"""

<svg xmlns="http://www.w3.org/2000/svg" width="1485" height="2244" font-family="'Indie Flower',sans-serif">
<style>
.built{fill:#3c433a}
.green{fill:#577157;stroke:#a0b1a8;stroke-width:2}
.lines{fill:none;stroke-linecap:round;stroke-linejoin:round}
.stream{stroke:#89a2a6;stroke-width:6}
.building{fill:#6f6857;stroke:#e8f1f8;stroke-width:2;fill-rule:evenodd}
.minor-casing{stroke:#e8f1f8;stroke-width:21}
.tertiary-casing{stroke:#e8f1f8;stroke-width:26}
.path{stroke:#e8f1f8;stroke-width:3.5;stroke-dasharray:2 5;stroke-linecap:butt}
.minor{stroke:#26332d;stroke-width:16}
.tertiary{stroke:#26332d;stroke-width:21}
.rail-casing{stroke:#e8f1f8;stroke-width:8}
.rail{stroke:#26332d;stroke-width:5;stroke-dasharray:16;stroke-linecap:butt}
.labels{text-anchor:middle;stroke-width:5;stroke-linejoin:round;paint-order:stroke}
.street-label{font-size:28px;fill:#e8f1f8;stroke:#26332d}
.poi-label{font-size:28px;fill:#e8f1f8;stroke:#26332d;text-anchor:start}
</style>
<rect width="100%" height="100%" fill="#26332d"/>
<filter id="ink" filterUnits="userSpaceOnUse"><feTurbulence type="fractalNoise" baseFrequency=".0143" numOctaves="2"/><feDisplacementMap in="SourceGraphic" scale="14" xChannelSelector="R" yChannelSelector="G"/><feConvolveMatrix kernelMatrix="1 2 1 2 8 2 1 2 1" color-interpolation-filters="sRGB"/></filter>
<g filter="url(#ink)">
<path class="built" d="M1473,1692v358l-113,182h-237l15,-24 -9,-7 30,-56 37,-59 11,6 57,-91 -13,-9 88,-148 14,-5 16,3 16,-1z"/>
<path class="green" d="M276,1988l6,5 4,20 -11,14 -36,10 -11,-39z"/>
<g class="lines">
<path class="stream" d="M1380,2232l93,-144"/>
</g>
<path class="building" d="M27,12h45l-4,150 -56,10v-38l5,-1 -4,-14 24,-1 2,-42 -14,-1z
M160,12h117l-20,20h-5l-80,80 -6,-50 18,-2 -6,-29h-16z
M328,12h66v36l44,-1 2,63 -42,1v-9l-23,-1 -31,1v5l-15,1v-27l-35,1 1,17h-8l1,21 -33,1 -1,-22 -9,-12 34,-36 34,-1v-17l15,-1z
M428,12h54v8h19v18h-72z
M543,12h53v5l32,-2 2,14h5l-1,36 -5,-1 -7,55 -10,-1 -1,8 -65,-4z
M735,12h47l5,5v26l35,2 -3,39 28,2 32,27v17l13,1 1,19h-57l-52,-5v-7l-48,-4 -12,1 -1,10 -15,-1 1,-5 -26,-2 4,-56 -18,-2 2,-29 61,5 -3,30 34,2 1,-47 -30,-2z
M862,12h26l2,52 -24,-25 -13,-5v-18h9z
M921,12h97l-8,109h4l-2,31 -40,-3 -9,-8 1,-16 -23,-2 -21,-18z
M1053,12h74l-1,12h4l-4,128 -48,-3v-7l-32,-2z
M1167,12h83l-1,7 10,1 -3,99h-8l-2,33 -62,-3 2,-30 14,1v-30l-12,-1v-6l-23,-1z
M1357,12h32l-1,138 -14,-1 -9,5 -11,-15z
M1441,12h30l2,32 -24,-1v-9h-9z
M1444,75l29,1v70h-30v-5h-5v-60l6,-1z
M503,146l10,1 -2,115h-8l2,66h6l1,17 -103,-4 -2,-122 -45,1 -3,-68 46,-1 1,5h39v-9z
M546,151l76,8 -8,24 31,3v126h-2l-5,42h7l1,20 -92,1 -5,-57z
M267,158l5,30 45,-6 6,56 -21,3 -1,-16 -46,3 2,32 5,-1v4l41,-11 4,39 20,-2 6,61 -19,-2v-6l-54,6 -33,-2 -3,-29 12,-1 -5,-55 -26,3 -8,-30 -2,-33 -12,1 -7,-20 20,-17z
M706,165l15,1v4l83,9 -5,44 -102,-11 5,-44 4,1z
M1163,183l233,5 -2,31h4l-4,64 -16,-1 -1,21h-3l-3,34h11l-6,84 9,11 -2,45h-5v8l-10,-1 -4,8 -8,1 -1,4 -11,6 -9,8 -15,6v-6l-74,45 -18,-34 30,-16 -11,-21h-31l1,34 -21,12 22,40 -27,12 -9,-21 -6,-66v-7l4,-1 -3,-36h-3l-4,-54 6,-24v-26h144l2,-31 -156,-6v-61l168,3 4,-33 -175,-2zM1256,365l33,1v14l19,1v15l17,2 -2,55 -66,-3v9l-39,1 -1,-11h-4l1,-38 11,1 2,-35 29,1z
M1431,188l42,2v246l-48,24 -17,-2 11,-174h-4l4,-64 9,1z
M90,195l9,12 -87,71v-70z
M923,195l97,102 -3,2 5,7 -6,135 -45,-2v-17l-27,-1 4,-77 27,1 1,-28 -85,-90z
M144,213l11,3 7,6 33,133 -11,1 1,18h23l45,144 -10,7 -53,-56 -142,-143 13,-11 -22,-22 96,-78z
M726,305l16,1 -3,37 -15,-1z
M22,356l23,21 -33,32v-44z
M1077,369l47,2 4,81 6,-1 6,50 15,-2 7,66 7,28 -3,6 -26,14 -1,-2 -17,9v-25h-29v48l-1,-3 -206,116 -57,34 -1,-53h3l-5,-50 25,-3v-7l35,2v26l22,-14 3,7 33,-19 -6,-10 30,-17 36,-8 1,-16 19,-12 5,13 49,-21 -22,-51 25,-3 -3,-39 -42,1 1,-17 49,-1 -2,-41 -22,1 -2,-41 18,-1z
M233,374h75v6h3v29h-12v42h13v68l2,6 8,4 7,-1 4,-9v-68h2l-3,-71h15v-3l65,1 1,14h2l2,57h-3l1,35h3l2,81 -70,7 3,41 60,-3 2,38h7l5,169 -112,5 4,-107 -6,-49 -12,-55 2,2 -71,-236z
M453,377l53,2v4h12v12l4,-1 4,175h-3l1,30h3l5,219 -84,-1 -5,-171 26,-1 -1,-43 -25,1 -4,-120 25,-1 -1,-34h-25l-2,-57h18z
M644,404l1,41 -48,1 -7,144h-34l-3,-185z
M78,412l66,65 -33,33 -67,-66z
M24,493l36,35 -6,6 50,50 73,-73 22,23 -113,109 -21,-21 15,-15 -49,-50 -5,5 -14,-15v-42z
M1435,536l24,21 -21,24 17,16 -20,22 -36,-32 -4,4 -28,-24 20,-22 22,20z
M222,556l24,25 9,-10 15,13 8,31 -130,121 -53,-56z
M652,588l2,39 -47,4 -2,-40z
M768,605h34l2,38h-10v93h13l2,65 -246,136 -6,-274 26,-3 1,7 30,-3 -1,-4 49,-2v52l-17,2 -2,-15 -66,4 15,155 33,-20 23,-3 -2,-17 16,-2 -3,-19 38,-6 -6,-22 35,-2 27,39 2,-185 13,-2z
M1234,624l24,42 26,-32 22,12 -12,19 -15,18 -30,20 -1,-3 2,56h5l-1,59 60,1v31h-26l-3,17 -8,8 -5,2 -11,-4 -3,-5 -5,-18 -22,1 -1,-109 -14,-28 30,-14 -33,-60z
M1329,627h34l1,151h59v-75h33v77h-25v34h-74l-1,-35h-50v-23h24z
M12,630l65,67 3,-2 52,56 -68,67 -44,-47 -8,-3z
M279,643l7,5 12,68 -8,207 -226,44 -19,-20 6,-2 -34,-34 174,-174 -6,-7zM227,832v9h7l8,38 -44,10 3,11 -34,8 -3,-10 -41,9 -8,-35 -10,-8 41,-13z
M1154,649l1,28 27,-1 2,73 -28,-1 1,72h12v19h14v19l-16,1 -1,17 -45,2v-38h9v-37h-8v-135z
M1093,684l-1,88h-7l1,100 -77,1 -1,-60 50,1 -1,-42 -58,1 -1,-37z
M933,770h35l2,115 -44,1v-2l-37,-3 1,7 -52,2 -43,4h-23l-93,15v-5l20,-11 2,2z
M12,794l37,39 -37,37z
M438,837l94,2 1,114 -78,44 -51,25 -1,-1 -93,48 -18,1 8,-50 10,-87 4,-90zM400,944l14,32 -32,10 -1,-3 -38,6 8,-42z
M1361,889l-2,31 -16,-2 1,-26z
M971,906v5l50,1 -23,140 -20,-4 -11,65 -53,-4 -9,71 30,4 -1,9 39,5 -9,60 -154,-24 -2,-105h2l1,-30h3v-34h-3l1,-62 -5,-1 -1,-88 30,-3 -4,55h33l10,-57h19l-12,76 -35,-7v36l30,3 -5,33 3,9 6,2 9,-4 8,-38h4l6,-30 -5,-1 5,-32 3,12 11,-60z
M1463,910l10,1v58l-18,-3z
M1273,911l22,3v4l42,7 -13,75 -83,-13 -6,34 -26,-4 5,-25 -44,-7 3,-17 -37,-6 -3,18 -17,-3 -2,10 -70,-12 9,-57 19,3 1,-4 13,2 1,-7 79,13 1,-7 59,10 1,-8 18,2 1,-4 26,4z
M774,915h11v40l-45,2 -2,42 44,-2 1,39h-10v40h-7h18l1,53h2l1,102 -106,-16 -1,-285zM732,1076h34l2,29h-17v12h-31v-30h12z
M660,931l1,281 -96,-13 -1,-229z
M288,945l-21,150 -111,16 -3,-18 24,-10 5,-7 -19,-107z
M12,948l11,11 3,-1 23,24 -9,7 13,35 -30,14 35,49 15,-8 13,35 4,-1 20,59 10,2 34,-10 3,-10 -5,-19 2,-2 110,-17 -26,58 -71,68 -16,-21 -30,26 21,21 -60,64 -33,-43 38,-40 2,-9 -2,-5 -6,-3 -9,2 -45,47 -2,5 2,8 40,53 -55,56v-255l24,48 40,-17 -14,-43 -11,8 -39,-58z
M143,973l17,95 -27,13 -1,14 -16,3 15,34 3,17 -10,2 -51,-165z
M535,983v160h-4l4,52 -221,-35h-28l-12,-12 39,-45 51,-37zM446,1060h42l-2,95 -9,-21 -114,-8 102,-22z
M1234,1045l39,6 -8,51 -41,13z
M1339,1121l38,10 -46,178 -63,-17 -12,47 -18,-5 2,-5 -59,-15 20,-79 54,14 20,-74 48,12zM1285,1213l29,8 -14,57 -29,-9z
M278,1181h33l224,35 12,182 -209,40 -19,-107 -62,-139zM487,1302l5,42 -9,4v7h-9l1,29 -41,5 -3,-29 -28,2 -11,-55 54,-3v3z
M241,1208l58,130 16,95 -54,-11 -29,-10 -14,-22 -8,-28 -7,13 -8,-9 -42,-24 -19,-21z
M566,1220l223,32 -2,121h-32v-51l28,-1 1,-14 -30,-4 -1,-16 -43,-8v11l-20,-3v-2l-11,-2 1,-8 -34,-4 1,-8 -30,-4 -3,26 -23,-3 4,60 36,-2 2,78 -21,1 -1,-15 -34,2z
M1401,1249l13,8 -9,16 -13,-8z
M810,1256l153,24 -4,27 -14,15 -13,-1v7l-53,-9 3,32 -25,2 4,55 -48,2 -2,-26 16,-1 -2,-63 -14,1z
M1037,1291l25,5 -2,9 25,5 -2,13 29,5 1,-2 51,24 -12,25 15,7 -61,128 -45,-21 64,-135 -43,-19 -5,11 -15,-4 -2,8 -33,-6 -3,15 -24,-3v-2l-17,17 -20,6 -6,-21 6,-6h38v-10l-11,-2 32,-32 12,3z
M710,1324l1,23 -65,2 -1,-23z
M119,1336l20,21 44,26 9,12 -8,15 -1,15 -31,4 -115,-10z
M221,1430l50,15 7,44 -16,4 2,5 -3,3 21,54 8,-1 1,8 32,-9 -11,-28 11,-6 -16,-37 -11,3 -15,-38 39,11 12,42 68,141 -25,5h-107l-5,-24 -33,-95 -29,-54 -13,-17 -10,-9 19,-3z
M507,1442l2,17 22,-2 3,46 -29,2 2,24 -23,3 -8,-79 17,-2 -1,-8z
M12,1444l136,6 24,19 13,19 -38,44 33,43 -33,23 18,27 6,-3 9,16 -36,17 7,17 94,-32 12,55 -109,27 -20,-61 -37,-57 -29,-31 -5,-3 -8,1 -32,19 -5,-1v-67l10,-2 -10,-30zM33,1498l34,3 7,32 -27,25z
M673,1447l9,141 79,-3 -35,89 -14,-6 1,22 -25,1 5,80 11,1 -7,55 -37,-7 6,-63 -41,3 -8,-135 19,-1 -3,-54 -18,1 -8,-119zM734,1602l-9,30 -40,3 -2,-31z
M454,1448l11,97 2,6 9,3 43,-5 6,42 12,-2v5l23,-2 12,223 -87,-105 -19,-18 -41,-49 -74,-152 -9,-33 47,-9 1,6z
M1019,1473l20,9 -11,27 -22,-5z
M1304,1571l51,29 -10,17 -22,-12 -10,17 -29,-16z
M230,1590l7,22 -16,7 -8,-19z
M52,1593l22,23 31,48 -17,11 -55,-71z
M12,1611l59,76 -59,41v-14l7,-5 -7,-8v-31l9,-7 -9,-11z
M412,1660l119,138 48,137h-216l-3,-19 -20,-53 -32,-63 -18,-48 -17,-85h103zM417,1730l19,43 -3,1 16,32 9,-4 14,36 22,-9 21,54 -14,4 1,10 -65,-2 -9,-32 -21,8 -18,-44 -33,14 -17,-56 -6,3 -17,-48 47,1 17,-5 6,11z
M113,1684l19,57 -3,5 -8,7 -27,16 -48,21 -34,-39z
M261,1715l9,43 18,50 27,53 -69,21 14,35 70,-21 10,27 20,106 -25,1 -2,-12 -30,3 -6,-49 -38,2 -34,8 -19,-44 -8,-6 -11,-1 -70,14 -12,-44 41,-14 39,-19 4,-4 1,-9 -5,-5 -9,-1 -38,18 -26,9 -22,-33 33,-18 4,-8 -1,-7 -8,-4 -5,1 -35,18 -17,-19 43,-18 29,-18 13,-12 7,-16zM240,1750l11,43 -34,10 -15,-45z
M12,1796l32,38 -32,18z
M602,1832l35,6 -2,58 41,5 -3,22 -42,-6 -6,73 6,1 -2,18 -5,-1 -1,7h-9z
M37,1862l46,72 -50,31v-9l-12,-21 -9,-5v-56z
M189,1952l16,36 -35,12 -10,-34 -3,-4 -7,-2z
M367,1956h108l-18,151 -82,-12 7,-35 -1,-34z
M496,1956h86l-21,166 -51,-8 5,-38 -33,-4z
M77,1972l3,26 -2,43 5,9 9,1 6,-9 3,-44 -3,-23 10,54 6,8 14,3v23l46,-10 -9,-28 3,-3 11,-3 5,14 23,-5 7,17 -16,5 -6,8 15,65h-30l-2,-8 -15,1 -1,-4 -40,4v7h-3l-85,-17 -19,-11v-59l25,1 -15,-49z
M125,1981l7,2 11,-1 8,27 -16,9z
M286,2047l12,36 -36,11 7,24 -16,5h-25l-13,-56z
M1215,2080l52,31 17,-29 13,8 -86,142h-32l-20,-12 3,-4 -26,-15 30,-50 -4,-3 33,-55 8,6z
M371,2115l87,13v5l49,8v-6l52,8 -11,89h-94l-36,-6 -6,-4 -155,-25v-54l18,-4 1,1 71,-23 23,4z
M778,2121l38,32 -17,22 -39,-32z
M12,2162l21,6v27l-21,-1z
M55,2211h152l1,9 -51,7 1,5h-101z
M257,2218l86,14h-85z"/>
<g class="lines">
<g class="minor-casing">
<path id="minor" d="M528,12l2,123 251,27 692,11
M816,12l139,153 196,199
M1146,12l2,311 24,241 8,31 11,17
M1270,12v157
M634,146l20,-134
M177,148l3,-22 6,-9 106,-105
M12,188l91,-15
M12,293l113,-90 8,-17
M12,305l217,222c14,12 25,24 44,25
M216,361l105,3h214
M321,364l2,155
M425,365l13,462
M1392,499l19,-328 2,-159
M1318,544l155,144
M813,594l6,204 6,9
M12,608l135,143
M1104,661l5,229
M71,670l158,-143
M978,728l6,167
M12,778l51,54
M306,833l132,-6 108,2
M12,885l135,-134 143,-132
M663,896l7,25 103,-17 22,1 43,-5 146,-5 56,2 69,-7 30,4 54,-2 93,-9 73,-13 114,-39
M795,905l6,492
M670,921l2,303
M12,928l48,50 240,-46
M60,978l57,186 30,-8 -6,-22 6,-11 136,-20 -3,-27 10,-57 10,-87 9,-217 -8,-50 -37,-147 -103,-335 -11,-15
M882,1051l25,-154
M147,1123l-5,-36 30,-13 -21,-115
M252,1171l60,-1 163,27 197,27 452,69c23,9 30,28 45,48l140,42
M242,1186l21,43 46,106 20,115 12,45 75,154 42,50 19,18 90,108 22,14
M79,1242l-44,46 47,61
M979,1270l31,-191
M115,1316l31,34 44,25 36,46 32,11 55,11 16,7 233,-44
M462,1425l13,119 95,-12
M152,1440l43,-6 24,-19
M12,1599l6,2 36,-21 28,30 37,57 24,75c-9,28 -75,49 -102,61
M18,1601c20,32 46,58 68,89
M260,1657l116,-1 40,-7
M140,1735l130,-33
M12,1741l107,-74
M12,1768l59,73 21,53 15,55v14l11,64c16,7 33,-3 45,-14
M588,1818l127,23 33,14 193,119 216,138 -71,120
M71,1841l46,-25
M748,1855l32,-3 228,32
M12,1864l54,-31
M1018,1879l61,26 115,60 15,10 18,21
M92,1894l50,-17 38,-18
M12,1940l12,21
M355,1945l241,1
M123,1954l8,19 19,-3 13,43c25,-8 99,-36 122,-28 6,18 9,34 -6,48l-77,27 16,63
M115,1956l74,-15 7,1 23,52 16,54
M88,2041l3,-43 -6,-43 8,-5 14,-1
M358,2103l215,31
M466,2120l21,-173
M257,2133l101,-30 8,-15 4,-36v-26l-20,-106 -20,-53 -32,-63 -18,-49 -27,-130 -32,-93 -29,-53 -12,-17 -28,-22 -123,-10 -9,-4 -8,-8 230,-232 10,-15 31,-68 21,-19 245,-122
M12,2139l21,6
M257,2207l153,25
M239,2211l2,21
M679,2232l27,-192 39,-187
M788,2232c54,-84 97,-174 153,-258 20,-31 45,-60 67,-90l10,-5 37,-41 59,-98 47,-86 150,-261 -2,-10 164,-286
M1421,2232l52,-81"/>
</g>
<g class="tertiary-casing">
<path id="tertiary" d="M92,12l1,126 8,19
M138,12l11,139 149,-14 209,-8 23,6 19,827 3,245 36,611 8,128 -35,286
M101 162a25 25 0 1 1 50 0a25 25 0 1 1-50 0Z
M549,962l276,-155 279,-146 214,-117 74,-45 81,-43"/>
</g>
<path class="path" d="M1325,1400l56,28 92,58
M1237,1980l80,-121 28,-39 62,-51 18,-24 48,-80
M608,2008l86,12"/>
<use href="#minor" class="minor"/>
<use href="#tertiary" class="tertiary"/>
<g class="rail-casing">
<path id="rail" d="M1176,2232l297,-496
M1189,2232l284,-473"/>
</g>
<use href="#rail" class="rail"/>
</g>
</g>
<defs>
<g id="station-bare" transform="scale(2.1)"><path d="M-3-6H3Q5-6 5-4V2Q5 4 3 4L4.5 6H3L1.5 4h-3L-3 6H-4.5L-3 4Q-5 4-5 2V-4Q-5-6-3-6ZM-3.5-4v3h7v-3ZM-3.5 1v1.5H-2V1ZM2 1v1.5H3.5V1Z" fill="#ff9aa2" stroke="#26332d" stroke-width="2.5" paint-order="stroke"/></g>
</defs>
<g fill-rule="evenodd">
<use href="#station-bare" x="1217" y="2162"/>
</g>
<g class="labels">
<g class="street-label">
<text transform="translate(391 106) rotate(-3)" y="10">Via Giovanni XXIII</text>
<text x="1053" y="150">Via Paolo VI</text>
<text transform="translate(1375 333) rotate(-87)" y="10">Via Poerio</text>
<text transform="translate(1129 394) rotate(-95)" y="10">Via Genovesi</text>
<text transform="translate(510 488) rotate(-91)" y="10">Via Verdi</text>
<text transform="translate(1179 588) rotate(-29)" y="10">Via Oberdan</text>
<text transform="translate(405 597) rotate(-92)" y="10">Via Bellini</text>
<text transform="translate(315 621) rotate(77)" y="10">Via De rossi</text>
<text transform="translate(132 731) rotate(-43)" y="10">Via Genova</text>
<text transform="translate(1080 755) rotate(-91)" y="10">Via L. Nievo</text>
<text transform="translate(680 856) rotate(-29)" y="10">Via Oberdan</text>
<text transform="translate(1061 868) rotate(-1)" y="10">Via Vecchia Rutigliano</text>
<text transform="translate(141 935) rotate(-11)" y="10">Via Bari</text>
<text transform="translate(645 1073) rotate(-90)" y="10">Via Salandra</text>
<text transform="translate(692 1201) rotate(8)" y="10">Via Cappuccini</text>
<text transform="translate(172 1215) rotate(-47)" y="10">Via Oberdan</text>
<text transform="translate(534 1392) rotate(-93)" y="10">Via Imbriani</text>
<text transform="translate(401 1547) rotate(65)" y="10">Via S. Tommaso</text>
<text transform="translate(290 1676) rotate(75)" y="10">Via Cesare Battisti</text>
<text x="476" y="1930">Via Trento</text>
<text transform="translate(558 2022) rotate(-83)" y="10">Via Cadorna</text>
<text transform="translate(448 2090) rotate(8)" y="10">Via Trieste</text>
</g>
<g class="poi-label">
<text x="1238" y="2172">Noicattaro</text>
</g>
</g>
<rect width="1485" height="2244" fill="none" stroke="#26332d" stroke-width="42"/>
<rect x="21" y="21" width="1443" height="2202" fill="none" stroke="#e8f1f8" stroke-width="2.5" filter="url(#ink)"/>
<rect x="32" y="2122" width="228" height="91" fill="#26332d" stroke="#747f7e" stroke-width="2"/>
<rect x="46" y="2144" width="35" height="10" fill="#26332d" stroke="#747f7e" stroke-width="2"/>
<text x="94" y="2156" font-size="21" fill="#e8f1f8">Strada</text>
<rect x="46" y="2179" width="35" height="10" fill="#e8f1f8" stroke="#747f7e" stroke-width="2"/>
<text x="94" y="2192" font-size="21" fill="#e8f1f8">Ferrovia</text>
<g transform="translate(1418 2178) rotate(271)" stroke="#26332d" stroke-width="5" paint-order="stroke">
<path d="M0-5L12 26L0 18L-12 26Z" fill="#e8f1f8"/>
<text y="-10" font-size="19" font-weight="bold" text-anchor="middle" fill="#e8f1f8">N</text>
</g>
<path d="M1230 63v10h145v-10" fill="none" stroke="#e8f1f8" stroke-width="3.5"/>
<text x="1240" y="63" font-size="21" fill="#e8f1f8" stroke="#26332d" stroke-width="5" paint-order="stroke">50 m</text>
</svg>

"""

- _Your goal_:
Search the listing for "linecap" and copy each line holding it.

- _Result of the exercise_:
.lines{fill:none;stroke-linecap:round;stroke-linejoin:round}
.path{stroke:#e8f1f8;stroke-width:3.5;stroke-dasharray:2 5;stroke-linecap:butt}
.rail{stroke:#26332d;stroke-width:5;stroke-dasharray:16;stroke-linecap:butt}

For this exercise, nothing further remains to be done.